Celtics legend Jo Jo White and his wife Debbie received a phone call from the Naismith Memorial Basketball Hall of Fame on April 1, and for a fleeting moment, they thought it might be a cruel April Fools’ Day joke.
White, whose NBA career ended in 1981, had been waiting patiently since then, wondering if people might forget him before he could be remembered forever. But when the Whites realized Hall of Fame president and CEO John Doleva was on the line, they knew this was no prank.
“I wanted you to be the first one that I called,” Debbie recalled Doleva saying, “because it is long overdue.”
The family had to keep the big news tucked away for five days, but on Monday it became public: Jo Jo White would be part of the Hall of Fame’s Class of 2015.
“Well, you’ve wanted to hear certain things, and all of a sudden, you know, the right call comes,” White told the Globe by phone from Indianapolis. “I wanted to jump up shouting.”
White’s former Celtics coach, Tommy Heinsohn, will join him in Springfield.

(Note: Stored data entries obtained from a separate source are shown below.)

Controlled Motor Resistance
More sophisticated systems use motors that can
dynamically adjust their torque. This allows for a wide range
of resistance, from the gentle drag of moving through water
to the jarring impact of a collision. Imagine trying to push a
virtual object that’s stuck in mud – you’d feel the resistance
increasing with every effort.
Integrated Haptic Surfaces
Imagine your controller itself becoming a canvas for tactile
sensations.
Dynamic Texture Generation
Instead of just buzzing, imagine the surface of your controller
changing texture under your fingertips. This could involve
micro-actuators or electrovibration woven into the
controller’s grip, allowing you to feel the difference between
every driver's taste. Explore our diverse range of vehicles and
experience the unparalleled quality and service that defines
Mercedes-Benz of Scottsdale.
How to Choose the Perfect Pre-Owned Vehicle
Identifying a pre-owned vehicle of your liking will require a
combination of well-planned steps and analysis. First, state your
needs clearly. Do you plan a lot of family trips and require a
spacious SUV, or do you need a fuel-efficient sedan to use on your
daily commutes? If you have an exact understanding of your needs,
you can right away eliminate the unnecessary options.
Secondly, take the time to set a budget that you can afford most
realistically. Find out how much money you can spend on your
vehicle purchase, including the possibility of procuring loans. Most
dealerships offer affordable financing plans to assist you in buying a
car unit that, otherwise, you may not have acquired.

Heinsohn is already in the Hall as a player, but in February it was announced that he had been voted in by the Veterans Committee as a coach.
Former Celtics coach Bill Fitch, who was a finalist for the Hall, was not elected.

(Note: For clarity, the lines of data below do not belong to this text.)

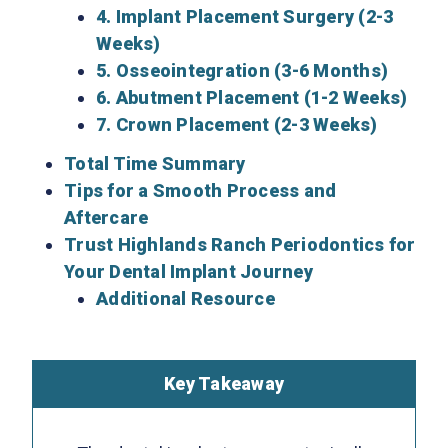
4. Implant Placement Surgery (2-3
Weeks)
5. Osseointegration (3-6 Months)
6. Abutment Placement (1-2 Weeks)
7. Crown Placement (2-3 Weeks)
Total Time Summary
Tips for a Smooth Process and
Aftercare
Trust Highlands Ranch Periodontics for
Your Dental Implant Journey
Additional Resource
Key Takeaway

Other notable Hall of Fame selections include Kentucky coach John Calipari, five-time NBA All-Star Spencer Haywood, shot-blocking center Dikembe Mutombo, and referee Dick Bavetta. The induction ceremony will be held in Springfield this September.

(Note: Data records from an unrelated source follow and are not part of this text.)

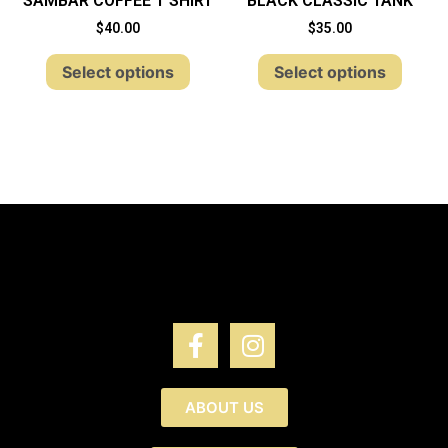
SAMBAR COFFEE T SHIRT
BLACK CLASSIC TANK
$
40.00
$
35.00
Select options
Select options
ABOUT US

White was a seven-time All-Star and a key part of the Celtics’ 1974 and 1976 NBA championship teams. The 6-foot-3-inch guard was named the MVP of the 1976 Finals and averaged 17.2 points per game over 12 seasons. He was also a member of the gold medal-winning 1968 US Olympic team.
“He was smooth, smart, dependable,” said Hall of Famer Dave Cowens, who was White’s roommate for four seasons with the Celtics. “A hell of a shooter. It was a little bit funny, because he almost shot the ball on his way down. But he was a good defender and he ran the show and knew how to get people open. Really, he was good at everything.”
Debbie White said the couple had received nearly 400 congratulatory text messages as of Monday evening. They heard from Cowens, John Havlicek, Charlie Scott, and Earl Monroe, to name just a few.
The past five years have been a struggle for White, who underwent surgery in 2010 to remove a brain tumor. Debbie White said her husband had to relearn simple tasks, like walking and talking. But he has pressed on. On Monday he spoke deliberately, occasionally pausing to gather his words. But it was clear the moment resonated.
“Whoa,” White said. “This is what we were looking for. Since I’ve been here, the Celtics have helped me get to a certain level. I’m proud of them. I wouldn’t trade them for anything in the world.”
White is eager to see how many Celtics fans attend the induction ceremony in Springfield this September. Debbie White said her husband’s connection to the team has endured long past retirement, particularly as the franchise stood by him as he recovered from surgery.
“One of the biggest joys is being with the Celtics all these years, and how they’ve embraced him,” Debbie White said. “We’re just so blessed and very humbled. Now, it all comes full circle for a game that he loved, a game that he would have played for free.”